What you have to do:
An exact copy of the data is needed, but without any of its images.

Information supplied:
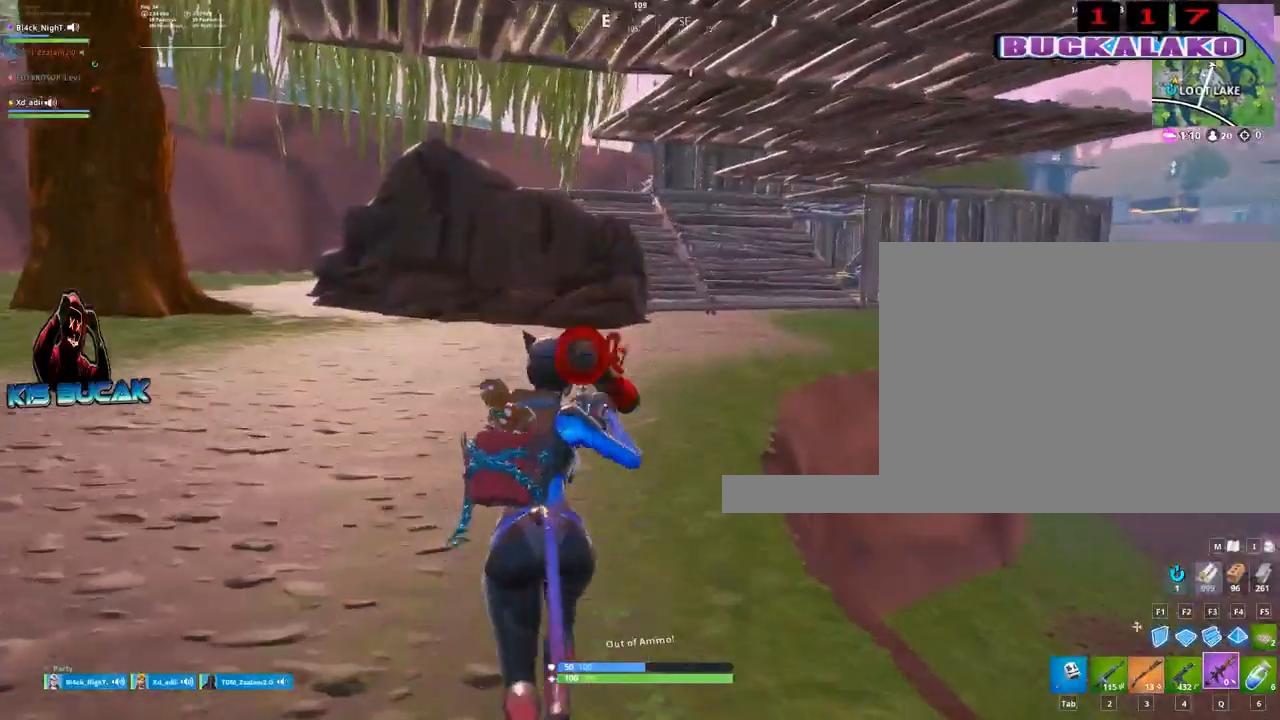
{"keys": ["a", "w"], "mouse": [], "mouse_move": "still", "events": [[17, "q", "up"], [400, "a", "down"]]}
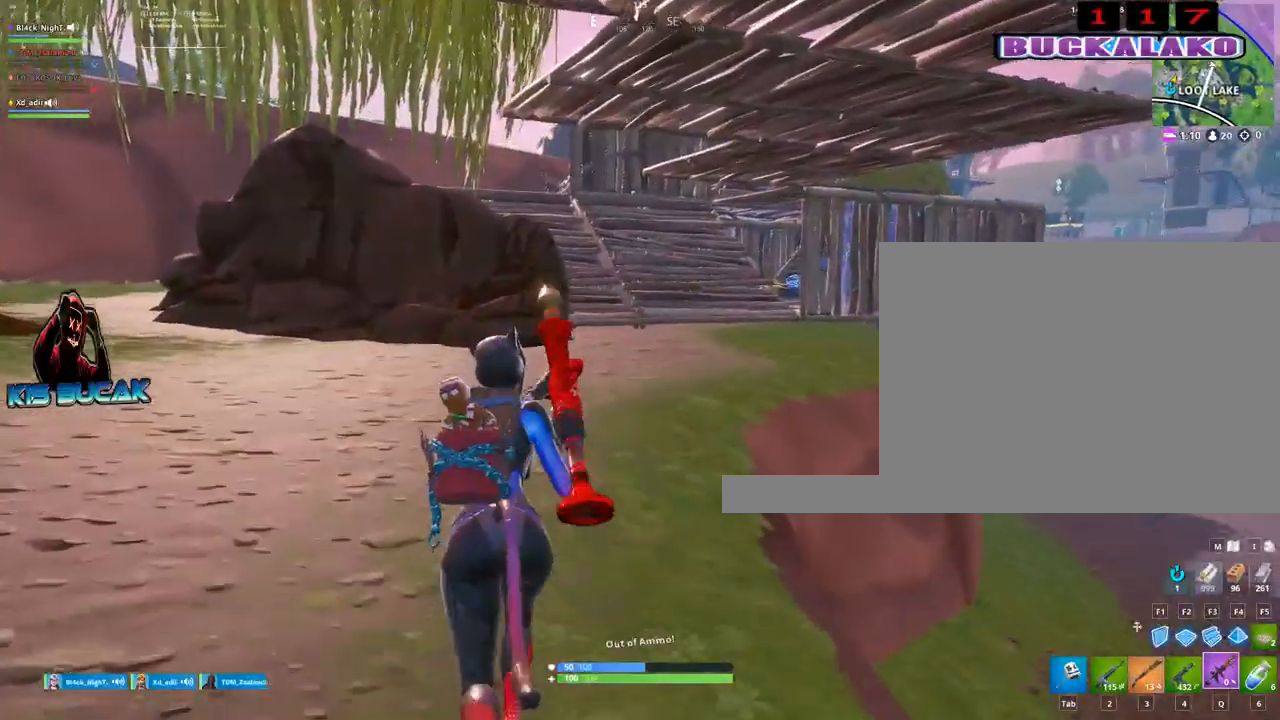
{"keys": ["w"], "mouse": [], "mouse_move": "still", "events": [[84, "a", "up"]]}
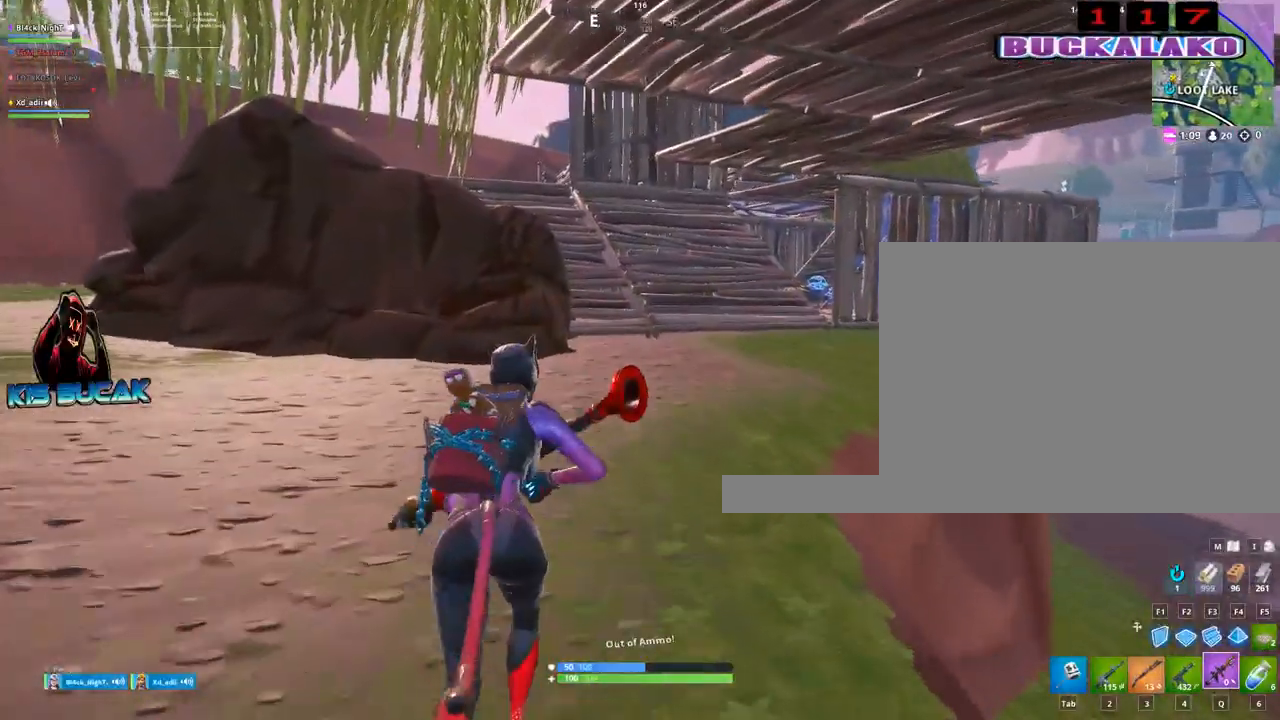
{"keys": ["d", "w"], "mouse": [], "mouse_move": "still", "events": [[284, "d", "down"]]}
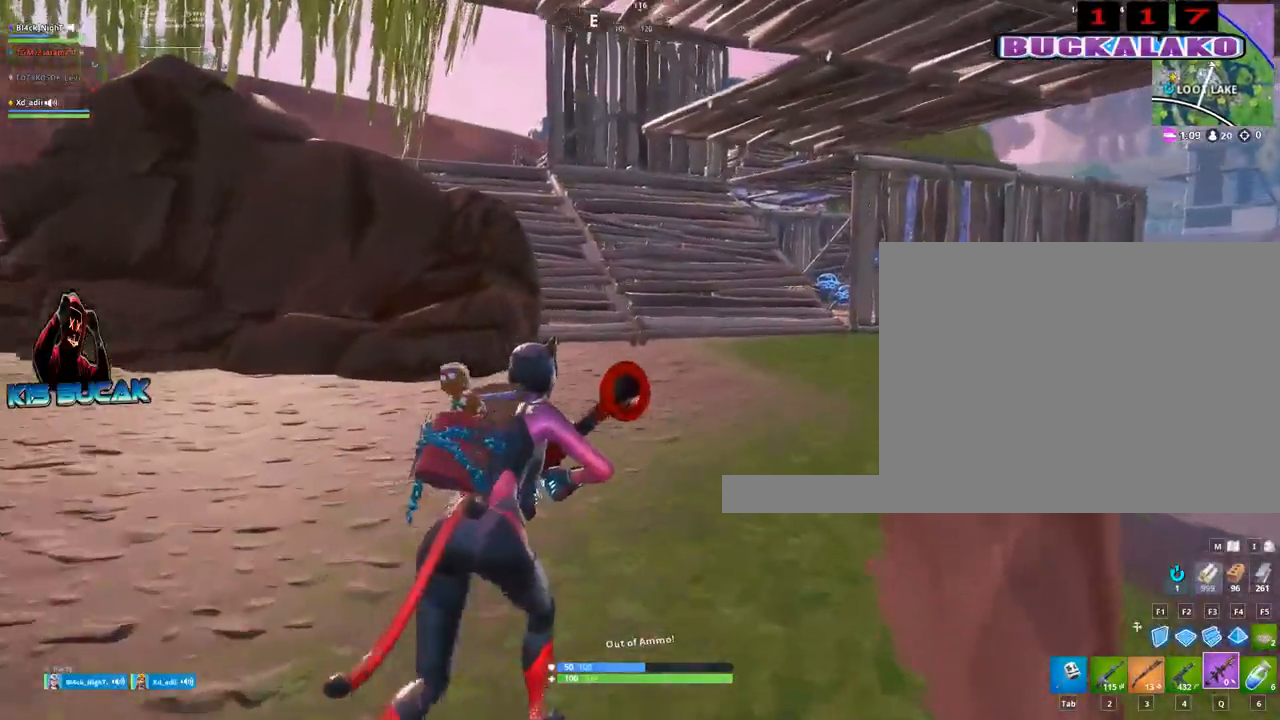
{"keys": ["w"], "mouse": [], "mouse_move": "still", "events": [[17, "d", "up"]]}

Answer to this problem:
{"keys": ["a", "w"], "mouse": [], "mouse_move": "still", "events": [[17, "q", "up"], [400, "a", "down"]]}
{"keys": ["w"], "mouse": [], "mouse_move": "still", "events": [[84, "a", "up"]]}
{"keys": ["d", "w"], "mouse": [], "mouse_move": "still", "events": [[284, "d", "down"]]}
{"keys": ["w"], "mouse": [], "mouse_move": "still", "events": [[17, "d", "up"]]}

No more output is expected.